Darrick R. Thompson, 23, of Madison, was also found guilty of first-degree reckless endangerment for the Feb. 6 shooting that happened along West Washington Avenue and left a man with serious gunshot wounds. The jury deliberated for about an hour before reaching its verdict.
Thompson will be sentenced in about two months. He faces up to 60 years of combined prison and extended supervision for the attempted homicide conviction and up to 17½ years for the reckless endangerment conviction.
The verdicts ended a week-long trial that included testimony by two co-defendants of Thompson and a man who was originally a co-defendant until charges against him were dismissed early in the case.
Thompson’s lawyer, Daryl Jensen, told jurors in his closing argument that the prosecution’s case rested entirely on the co-defendants, who each had several criminal convictions and stood to benefit from appeasing prosecutors.
But Assistant District Attorney Dan Hess said none of the co-defendants especially wanted to testify and that doing so benefited them little.
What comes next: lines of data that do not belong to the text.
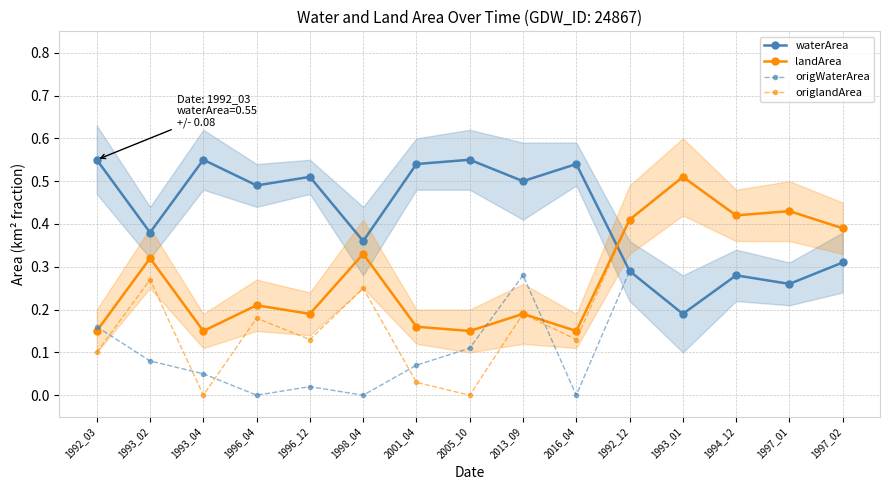

Reading left to right, list all the values displayed in this chart.

waterArea: 0.6	0.4	0.6	0.5	0.5	0.4	0.5	0.6	0.5	0.5	0.3	0.2	0.3	0.3	0.3
landArea: 0.1	0.3	0.1	0.2	0.2	0.3	0.2	0.1	0.2	0.1	0.4	0.5	0.4	0.4	0.4
origWaterArea: 0.2	0.1	0.1	0.0	0.0	0.0	0.1	0.1	0.3	0.0	0.3	0.2	0.3	0.3	0.3
origlandArea: 0.1	0.3	0.0	0.2	0.1	0.2	0.0	0.0	0.2	0.1	0.4	0.5	0.4	0.4	0.4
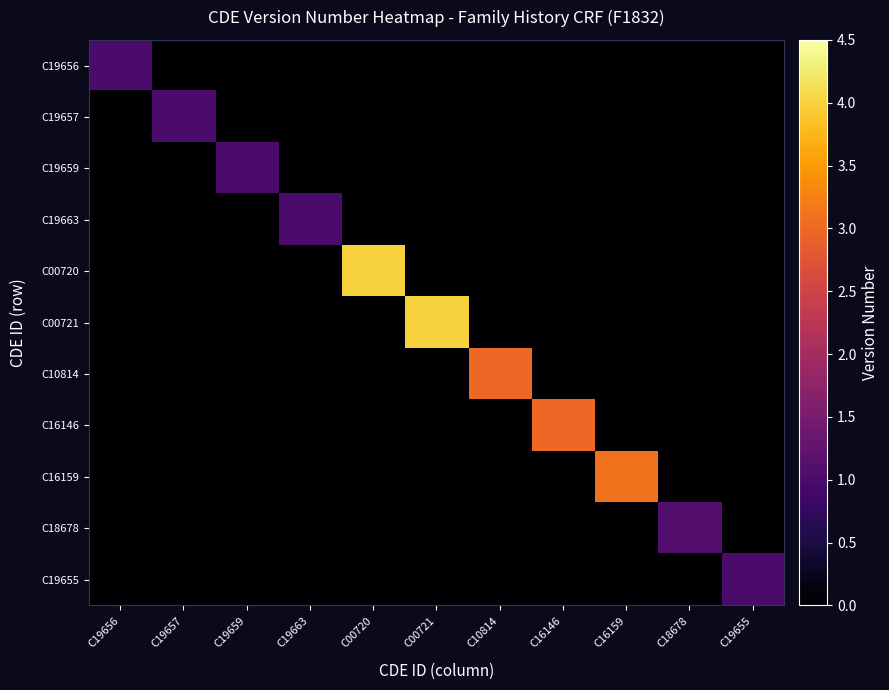

Which series has the largest total across all categories?

C00720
Xavier Davis, 23, of Madison, who had rejected a plea agreement on Monday, reconsidered on Wednesday and pleaded guilty to first-degree reckless injury before testifying, in a deal in which prosecutors will seek no more than eight years in prison when he is sentenced in about two months.
Jawaun Greer, 17, also rejected a plea agreement on Monday and is scheduled for a trial in August.
District Attorney Ismael Ozanne told jurors that a car containing Thompson, Greer, Davis and Roberto M. Rodriguez-Sostre, 22, of Madison, who are all members of the Mickey Cobras gang, followed Michael Coleman from the South Side to the 700 block of West Washington Avenue, believing him to be a rival Black Disciple. Ozanne said investigators found no evidence that Coleman, 33, was a gang member.
Ozanne said that Thompson left the car, walked over toward Coleman’s car and began firing, getting closer as he fired shots. A woman who was with Coleman, Ozanne said, somehow escaped unhurt. The shooting stopped when the gun jammed, Ozanne said, probably saving Coleman’s life.
Later, Greer and Rodriguez-Sostre told police that Thompson had fired the gun at Coleman’s car. Davis testified that he drove the car to and from the shooting scene.
Jensen contended that Rodriguez-Sostre had done the shooting, and provided testimony Friday by a woman who said that on Feb. 16, Rodriguez-Sostre showed her the place where he shot Coleman. But prosecutors countered that she couldn’t have been given information about Coleman’s injuries, as she had claimed, because no information about them had been released to the public until a criminal complaint was issued on March 8.
Ozanne argued that nobody, not even Thompson, would have been able to see where Coleman was hit because the windows on Coleman’s car were so darkly tinted.